__SOURCE EXCERPT__
————————
Debugged; Noun

When you wonder why the automation isn’t turning off Work focus after you’ve been home a while, and realize it’s using the wrong device’s location to geo-fence.

Then add another automation for the same location on another device.

Then can’t delete either of these, because your phone and tablet both still show two entries with details from the original automation entry because deleting the automation doesn’t do nadda, and your watch doesn’t show any automations.

Then you finally say screw it and delete the entire focus.

That’s debugged. o(*_*)o

For the most part I’ve met iOS updates with the mindset, “I’ll just be happy if it’s stable”. Because when iPadOS 13 landed the features were much needed but the stability was crapola on my then young iPad Pro. Recent releases have thankfully been less hazardous and iPadOS 14 would become pretty stable for me.
————————
__GOAL OF THE EXERCISE__
In the post about the Work focus automation, why wasn't the automation turning off Work focus after the writer had been home a while?

__INFORMATION SUPPLIED__
————————
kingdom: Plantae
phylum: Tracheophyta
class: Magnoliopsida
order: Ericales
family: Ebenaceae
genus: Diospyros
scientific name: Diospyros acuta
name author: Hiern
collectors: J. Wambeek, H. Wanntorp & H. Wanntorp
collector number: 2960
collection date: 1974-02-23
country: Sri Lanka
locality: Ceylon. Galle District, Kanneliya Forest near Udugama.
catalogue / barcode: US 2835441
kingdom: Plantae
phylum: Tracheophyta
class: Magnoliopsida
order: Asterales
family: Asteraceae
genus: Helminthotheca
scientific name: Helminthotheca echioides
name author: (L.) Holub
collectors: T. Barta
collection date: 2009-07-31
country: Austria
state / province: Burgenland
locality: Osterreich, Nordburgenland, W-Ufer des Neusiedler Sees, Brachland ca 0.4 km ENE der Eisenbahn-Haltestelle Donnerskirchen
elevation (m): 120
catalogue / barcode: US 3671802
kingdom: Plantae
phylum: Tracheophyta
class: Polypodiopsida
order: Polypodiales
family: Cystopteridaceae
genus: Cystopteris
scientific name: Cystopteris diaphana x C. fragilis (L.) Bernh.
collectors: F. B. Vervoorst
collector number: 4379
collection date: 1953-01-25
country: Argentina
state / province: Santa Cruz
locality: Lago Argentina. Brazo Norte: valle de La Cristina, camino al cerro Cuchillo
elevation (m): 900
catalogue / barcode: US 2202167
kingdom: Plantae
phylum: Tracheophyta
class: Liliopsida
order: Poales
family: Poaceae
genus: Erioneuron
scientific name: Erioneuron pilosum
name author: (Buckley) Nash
————————
__COMPLETED TASK__
It was using the wrong device's location to geo-fence.